Não, não pára por aí os problemas sociais tratados contemporaneamente de forma natural. Desde 13 de maio de 1888, a forma escravista do trabalho negro, deixou de existir no Brasil, pelo menos legalmente. Desculpem-me caso algo passe despercebido, mas, nas últimas novelas produzidas, principalmente pela rede Globo de Televisão, quantos atores representantes de empregadas(os) domésticas(os) possuíam uma cor de pele fora dos padrões escravistas?

Não quero classificar isso como trabalho escravo, de forma alguma. O que quero é simplesmente comparar esse, o trabalho infantil e outras mazelas sociais que são apresentadas à nós, telespectadores da vida real, de forma clandestina, escondida, encoberta, oculta e disfarçada, nos fazendo assim, conviver com esses problemas como se fossem as coisas mais naturais do mundo.

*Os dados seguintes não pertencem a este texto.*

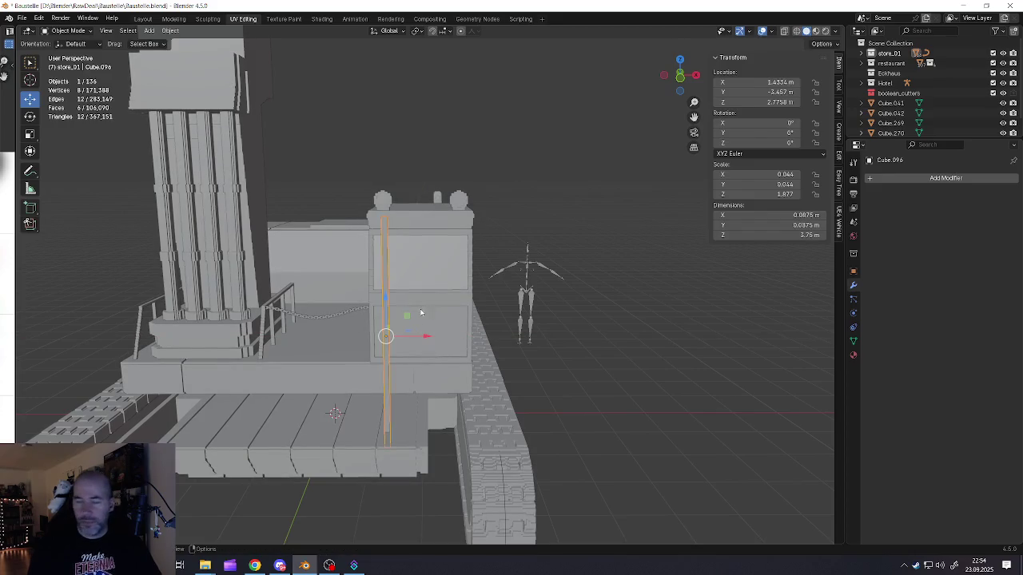
Step: Raise the post along Z and push it along Y against the cab face
{"action": "key", "text": "g"}
{"action": "key", "text": "z"}
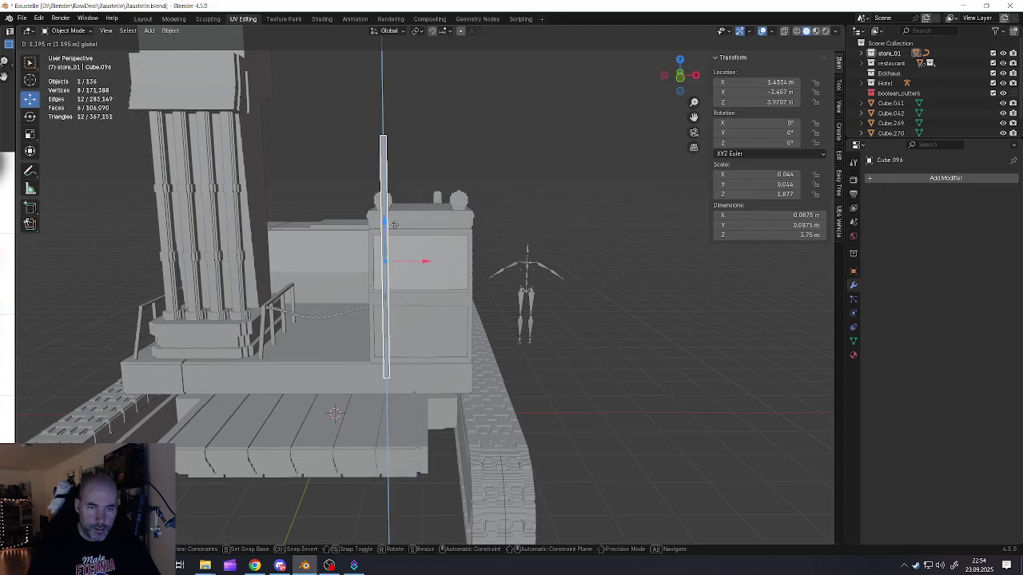
{"action": "left_click", "coordinate": [392, 239]}
{"action": "middle_click_drag", "start_coordinate": [393, 239], "coordinate": [358, 297]}
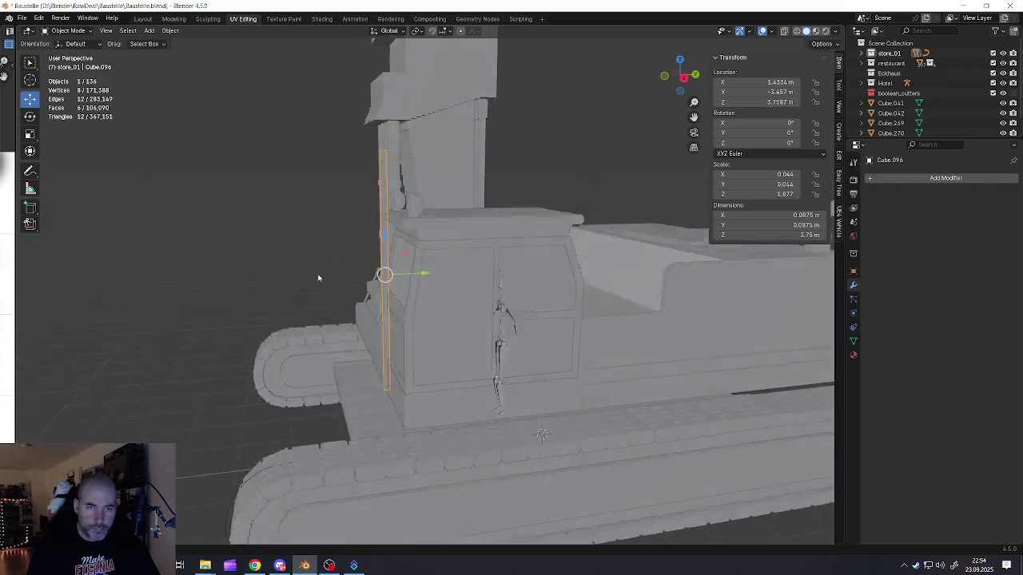
{"action": "key", "text": "g"}
{"action": "key", "text": "y"}
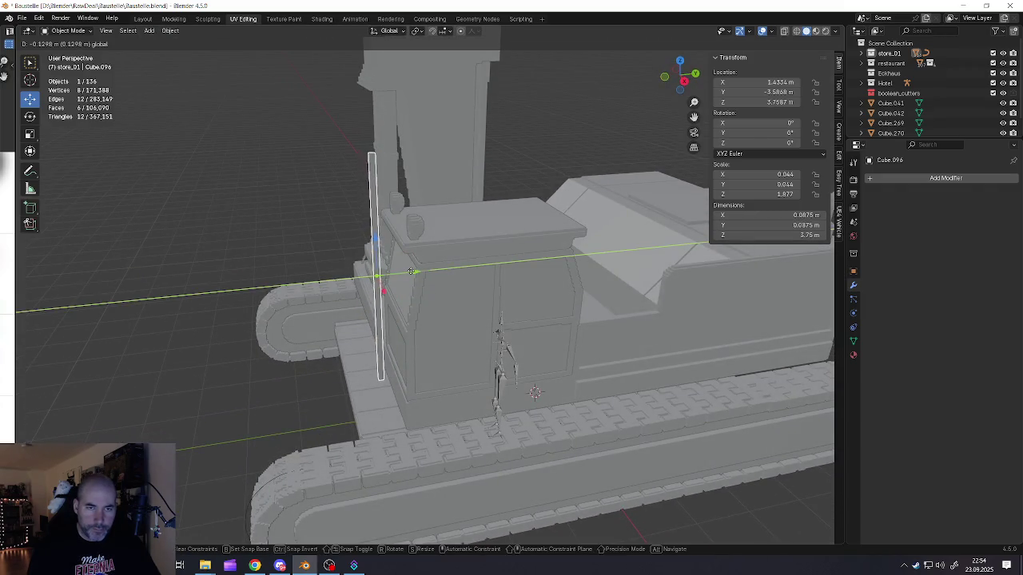
{"action": "left_click", "coordinate": [415, 275]}
{"action": "scroll", "coordinate": [395, 238], "scroll_direction": "up", "scroll_amount": 2}
{"action": "middle_click_drag", "start_coordinate": [395, 238], "coordinate": [389, 212]}
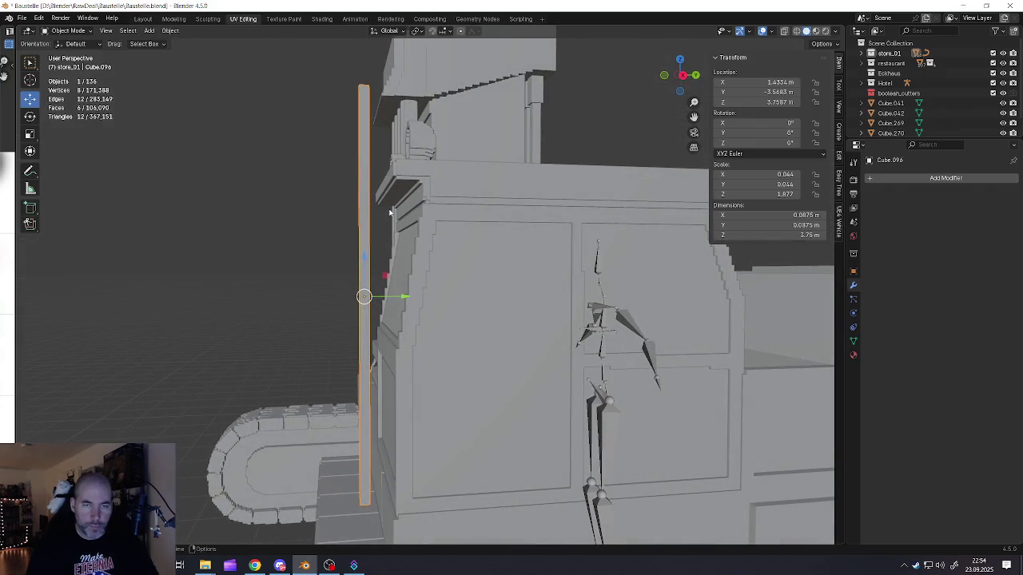
{"action": "key", "text": "Tab"}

Vamos acordar, levantar e debater questões pertinentes, deixemos de ser apenas teleouvintes, essa não é a hora de mudar de canal, essa é a hora sim, de desligar de vez o televisor da vida já quase real.

2 comentários:

Felipe A. Carriço disse...

Puxa vida... parece algo que eu escreveria no meu blog! HEHE

Vc tem razão Tiago. A desigualdade no Brasil é cômica, para não dizer trágica!

Tiago disse...

Obrigado pela identificação.
O nosso problema muitas vezes é mascarar os problemas.